THE STORY OF IMPRISONED CHILDREN:
The Kachargarh caves’ significance is through these 33 mischievous children who were imprisoned in the caves by Sambhu, the king of Gondwanaland, for their misbehavior and uncouth manners. He incarcerated them there for 12 years in order that they might be given proper instructions in the decencies of life. Sambhu also pronounced that they could not be released by any other than a great man who was none other than 'Lingo' (a saint). However, even to affect this release, Lingo’s music Guru, Heerasuka Patalir, had to be brought in to lure the children out to the sound of his Kingeri (a very important Gondi string instrument) of which he was a master. The children did actually hear it and wondering what it was, gave the boulder blocking the cave entrance such a huge heave that it toppled on to the outside. Unfortunately, Heerasuka, playing the Kingeri outside, was crushed under the boulder, but the children were released, taken by Lingo, brought up in his ashram and made to take the vows and made the Gurus of the 12 Phratries (social divisions).

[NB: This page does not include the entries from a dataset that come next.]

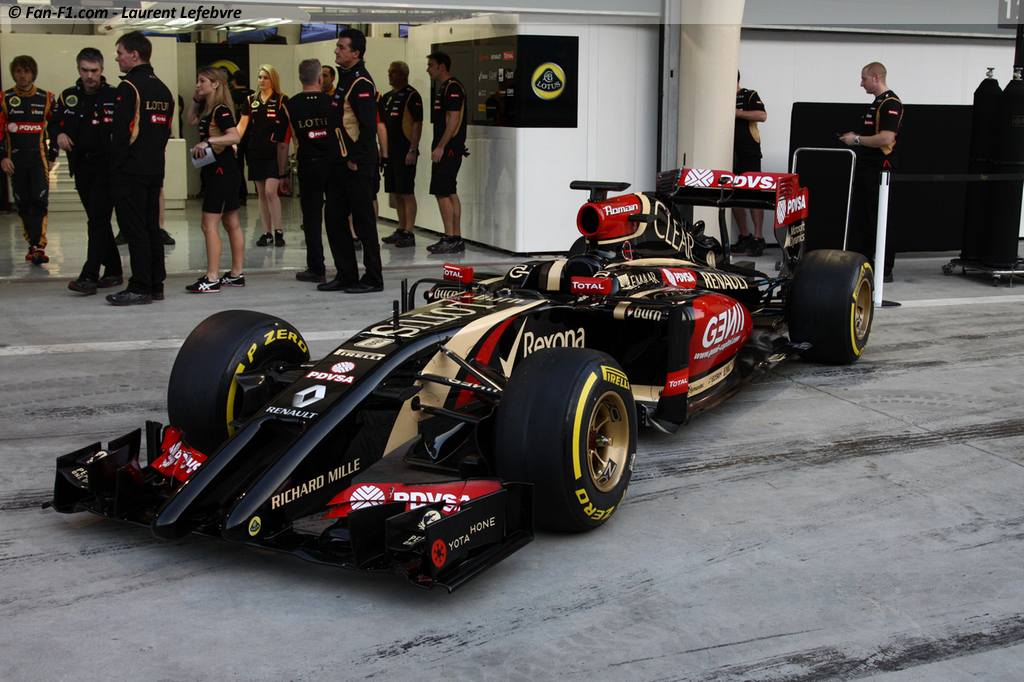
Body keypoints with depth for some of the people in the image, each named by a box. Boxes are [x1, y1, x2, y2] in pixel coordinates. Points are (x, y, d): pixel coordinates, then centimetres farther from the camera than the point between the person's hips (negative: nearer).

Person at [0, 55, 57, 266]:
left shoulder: (46, 98, 4)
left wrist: (52, 156, 7)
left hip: (39, 156, -2)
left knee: (40, 200, -15)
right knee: (23, 204, 6)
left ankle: (39, 246, -17)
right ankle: (33, 245, 15)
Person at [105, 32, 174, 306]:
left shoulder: (129, 87, -12)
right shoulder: (163, 89, 14)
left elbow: (121, 131, -15)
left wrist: (115, 166, -8)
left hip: (130, 171, -8)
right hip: (155, 170, 8)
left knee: (134, 229, -5)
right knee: (151, 227, 12)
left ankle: (140, 288, -4)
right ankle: (156, 285, 16)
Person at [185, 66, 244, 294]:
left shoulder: (221, 110, -15)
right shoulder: (207, 109, 12)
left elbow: (235, 136, -28)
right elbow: (191, 120, 28)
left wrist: (208, 142, -34)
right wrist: (196, 99, 15)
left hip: (221, 170, -10)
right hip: (215, 170, 10)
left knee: (209, 224, -11)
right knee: (231, 223, 12)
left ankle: (212, 279, -11)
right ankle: (237, 274, 19)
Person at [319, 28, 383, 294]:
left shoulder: (361, 83, -14)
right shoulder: (345, 78, 17)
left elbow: (368, 125, -21)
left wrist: (356, 159, -19)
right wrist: (340, 159, 18)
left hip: (357, 166, -10)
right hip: (341, 163, 10)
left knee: (363, 222, -3)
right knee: (335, 220, 11)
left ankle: (373, 279, 5)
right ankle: (346, 275, 19)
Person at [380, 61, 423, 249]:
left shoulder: (411, 96, -8)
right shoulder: (388, 97, 17)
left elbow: (417, 124, -14)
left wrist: (412, 150, -19)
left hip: (405, 152, -8)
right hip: (390, 151, 8)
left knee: (407, 192, -7)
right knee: (396, 192, 11)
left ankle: (409, 233, -5)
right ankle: (401, 229, 19)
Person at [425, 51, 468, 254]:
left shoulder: (452, 87, -12)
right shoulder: (443, 88, 19)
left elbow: (453, 120, -19)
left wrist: (440, 147, -21)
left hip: (448, 148, -10)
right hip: (447, 149, 10)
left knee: (442, 192, -11)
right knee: (449, 193, 10)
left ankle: (450, 239, -9)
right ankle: (456, 238, 13)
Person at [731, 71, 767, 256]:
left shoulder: (750, 96, 2)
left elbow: (762, 116, -13)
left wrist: (737, 113, -14)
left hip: (749, 153, -6)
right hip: (730, 155, 6)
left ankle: (758, 238, -10)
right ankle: (744, 237, 13)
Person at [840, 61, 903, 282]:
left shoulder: (890, 103, -14)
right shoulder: (876, 103, 17)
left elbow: (886, 138, -24)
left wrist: (857, 139, -15)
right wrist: (854, 136, 15)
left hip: (879, 171, -10)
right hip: (866, 168, 10)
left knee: (878, 221, -6)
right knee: (859, 218, 10)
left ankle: (885, 270, 0)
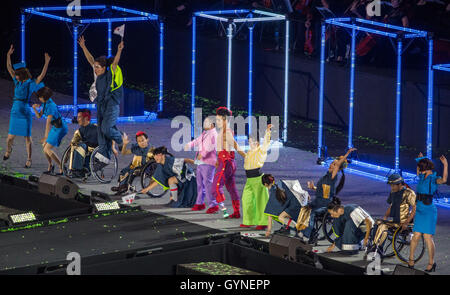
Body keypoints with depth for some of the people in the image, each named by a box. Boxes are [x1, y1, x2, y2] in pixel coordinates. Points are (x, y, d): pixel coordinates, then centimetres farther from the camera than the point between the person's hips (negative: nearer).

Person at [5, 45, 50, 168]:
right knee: (10, 137, 9)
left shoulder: (31, 83, -6)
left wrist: (47, 62, -28)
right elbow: (9, 68, 13)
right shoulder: (17, 82, 9)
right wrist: (8, 55, 8)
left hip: (25, 113, -5)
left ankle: (29, 160, 8)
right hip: (15, 112, 5)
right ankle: (8, 150, 39)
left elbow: (42, 75, -18)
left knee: (27, 137, 0)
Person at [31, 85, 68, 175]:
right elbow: (39, 116, 9)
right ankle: (50, 166, 32)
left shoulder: (51, 106, -26)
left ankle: (62, 168, -9)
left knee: (47, 149, -13)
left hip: (60, 129, -9)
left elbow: (48, 123, -30)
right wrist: (34, 108, -10)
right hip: (56, 128, 9)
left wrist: (46, 137, -33)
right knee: (44, 146, 14)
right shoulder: (45, 103, 3)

Even today, Heerasuka is worshipped for his sacrifice before entering the cave. Kali Kankali also could not be reunited with her 33 children as she was struck by lightning and her ‘Samadhi’ is halfway up the hills to the Kachargarh caves.
Kali Kankali is celebrated here from the Magh Purnima (around February) for 15 days and this is one of the most important celebrations of the central Indian Gonds many of who congregate here from far and wide. Even otherwise the gathering here runs into lakhs, just as it does at Maha-Shivratri in Pachmarhi. A big fair here sells mostly urban wares, snacks and books on Gondi culture and religion. Entertainment is held on stage and inspiring talks on a very valuable and almost lost animistic Gondi culture are held by different learned people, especially Nagpurian, Dr. M. Kangali, their most revered and erudite mentor today.